おタク男子が世のおフェロ女子に物申す!
読者の乙女なお悩みに、バンドマンおタク男子の彼が思いもよらない変化球で答えます。

恋も仕事もおしゃれも夢も。人生に迷ったらあの人に相談してみよう!


答えてくれるのは、ロックバンド・オワリカラのタカハシヒョウリさん。


↑音楽家時のタカハシさん (c)勝永裕介

特撮おタク時のタカハシさん


今回はミュージシャンにミーハーな疑問を直撃!

Q 恋愛ソングって実体験からできてるんですか?

ミュージシャンの人ってやっぱり、自分の恋愛経験を赤裸々に曲にしたりするんですか? だって「バンドマンと付き合うとお前の歌ができるぞ」とかって言うじゃないですか(笑)。(うさ子さん・29歳)

「あー。これはね、そんなことはないです!

ーあら、きっぱり。そうなんですか?

「だってそうだとしたら、たとえば桑田佳祐さんとか、どんだけ恋愛してんだよって話になるでしょ。実体験から生まれてくる部分ももちろんあると思うけど、実体験からしかモノをつくれない人というのは、ある意味才能ないんですよ

ーうわお。

ウソでもホント以上のものを作れる人が、すごい人だと思うんですよ。”俺は実体験の恋愛ソングしか書かない!”っていうミュージシャンももちろんいるし、そういう人のつくるものはやっぱり説得力とか生々しさがあるんだけど、それは一流の人ではないと思います。プロの力っていうのは、自分じゃなくて誰かの物語としてストーリーを頭の中で展開して、それを説得力ある作品に仕上げられることだと思うんですよ」

ーなるほど…それって、自分じゃない誰かのいろんなケースを本とか映画とかから知って、そのライブラリが頭の中にたくさんある、ってことですか?

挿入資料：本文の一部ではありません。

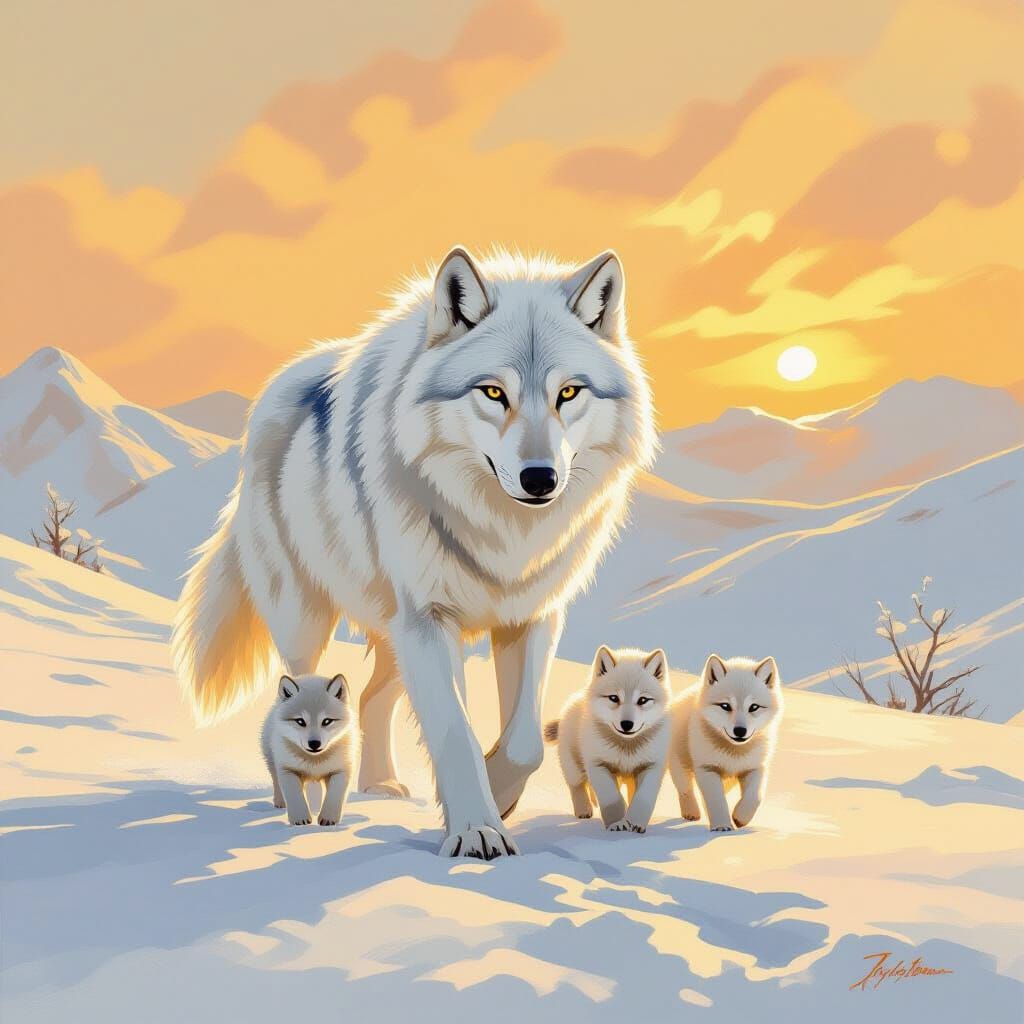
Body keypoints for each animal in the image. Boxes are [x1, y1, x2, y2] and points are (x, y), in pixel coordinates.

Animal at [261, 672, 357, 826]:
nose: (314, 743)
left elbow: (335, 796)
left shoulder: (341, 769)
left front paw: (328, 819)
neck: (315, 762)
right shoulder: (288, 769)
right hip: (272, 762)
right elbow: (294, 795)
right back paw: (280, 803)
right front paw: (300, 819)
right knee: (276, 783)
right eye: (300, 721)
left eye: (327, 721)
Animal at [544, 646, 670, 833]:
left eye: (643, 700)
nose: (627, 724)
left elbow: (642, 798)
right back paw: (583, 810)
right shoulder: (598, 765)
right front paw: (616, 823)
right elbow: (611, 797)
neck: (626, 747)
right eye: (614, 698)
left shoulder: (652, 766)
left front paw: (635, 822)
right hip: (573, 765)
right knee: (576, 786)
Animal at [668, 655, 783, 831]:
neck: (733, 753)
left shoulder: (756, 768)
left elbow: (755, 797)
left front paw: (740, 818)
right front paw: (722, 826)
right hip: (681, 766)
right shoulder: (707, 768)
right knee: (686, 790)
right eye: (725, 706)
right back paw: (691, 812)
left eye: (754, 707)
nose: (740, 731)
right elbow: (716, 800)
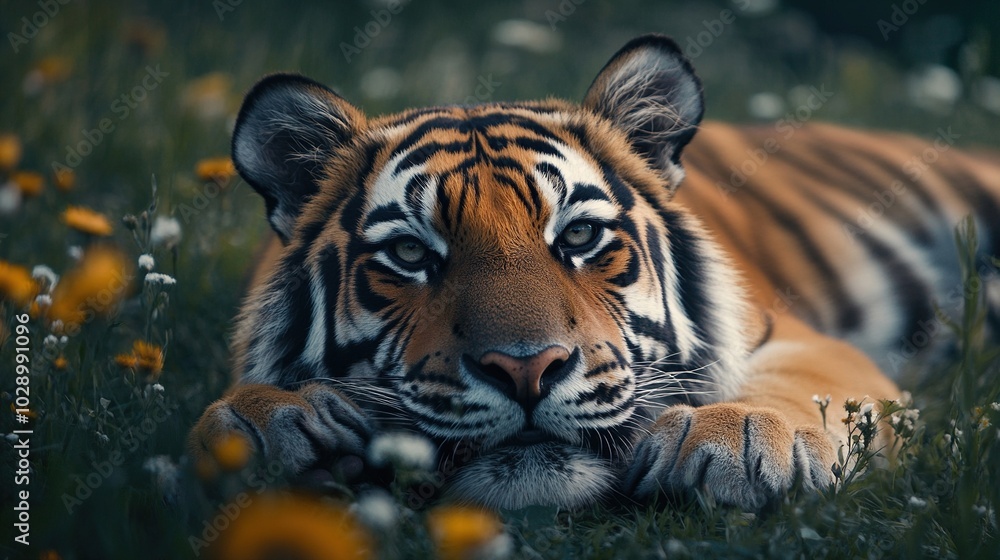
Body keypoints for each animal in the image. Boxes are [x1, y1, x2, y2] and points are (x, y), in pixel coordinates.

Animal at [189, 34, 1000, 511]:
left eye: (579, 235)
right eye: (413, 254)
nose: (526, 369)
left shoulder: (802, 339)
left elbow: (802, 386)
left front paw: (736, 438)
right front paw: (263, 424)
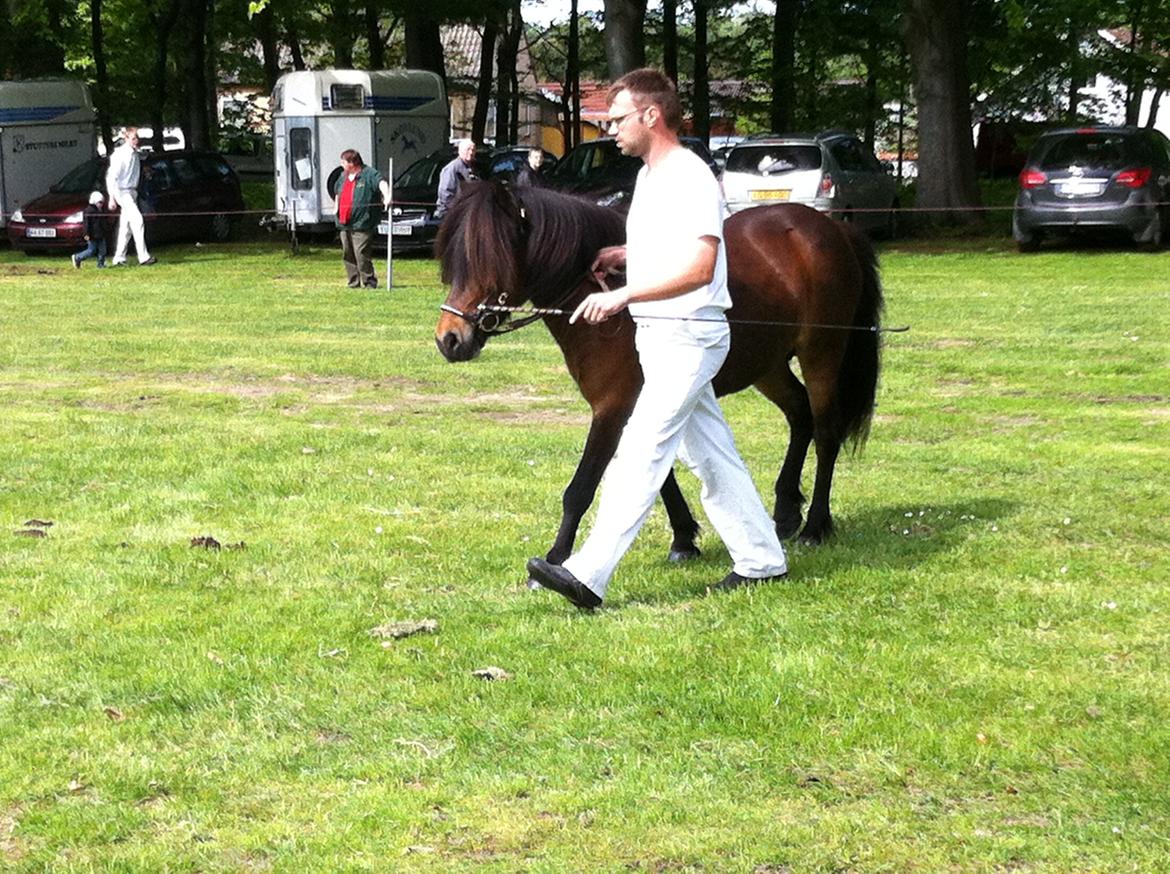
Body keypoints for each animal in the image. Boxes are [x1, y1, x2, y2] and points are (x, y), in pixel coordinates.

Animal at [435, 182, 879, 568]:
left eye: (490, 258)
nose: (449, 339)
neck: (612, 301)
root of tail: (831, 228)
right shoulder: (644, 401)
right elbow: (658, 474)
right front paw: (684, 539)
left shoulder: (611, 407)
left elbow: (581, 488)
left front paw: (554, 559)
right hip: (768, 366)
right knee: (800, 414)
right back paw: (786, 513)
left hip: (821, 354)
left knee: (826, 432)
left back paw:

「それもあると思う。映画監督の黒澤明は、”天才は記憶力のいい人だ”ってはっきり言ってるんですよ。天才ってなにも発想力が優れているんじゃなくて、自分の中にあるいろんな記憶の蓄積を、必要な場面ですぐ取り出せる人のことだって」

ーへぇ〜!

「これも引用ですけど、山下達郎さんは”魂の叫びでは20曲しか書けない”みたいなことを言ってて。訴えたいことを土台にした音楽ってやっぱり迫力があるんだけど、それではせいぜい20曲くらいしかつくれない。で、20曲では食っていけないんだと。魂の叫びとそうじゃない曲と、両方のクオリティが同じくらい高くないとダメで、それでも人の心を打つものを作れて初めてプロ、ってことでしょうね」

ーうわぁ。プロってすごいんだ…。

「似たような話で、どんな人でも1本はめちゃくちゃ面白い小説が書ける、っていう説があって。その人の人生を凝縮して文章にしたら、それは絶対面白いんですよ。でもその1本だけでは、プロの小説家ではないでしょ」

ーたしかに。

「だから恋愛ソングに限らずですけど、実体験じゃないものでもたくさんの人の心を打てる作品は、やっぱりパワーがあるんですよね。その中で実体験を隠し味みたいに少しちりばめられると、それで説得力がぐっとアップする気がしますね」

ーなるほど〜…! あの、これって女子あるあるかもしれないですけど、失恋した時にたまたまよく聴いてた曲とか、その頃ラジオでよく掛ってた曲とか、後々になって『この曲聴くと失恋を思い出してつらいから聴きたくないな』ってことがけっこうあるんですけど。そういうつらさって、生み出す側の方でもあるんですか?

「あー、たとえば本当に失恋した時に生まれた失恋ソングとか?」

ーはい。あんまり演奏したくなかったりしますか?

「いや、それはないんじゃないかな。むしろそうなれる曲ってすごい曲じゃないですか。そうやって自分の記憶まで呼び覚ますような曲を作れたってことだから、ミュージシャンなら逆に嬉しいことなんじゃない?」

ーへぇ! カタルシス的な。

「やっぱミュージシャンってちょっとイカれた職業っていうか、そこんところ普通じゃないと思うんですよね。つらくなるからこの曲できないや、っていう人はあんまいないと思うし、もしいたとしたら、それは頭のネジの外れ方が足りない説すらあるね」

ーははは! 表現者ってスゴいんだなー。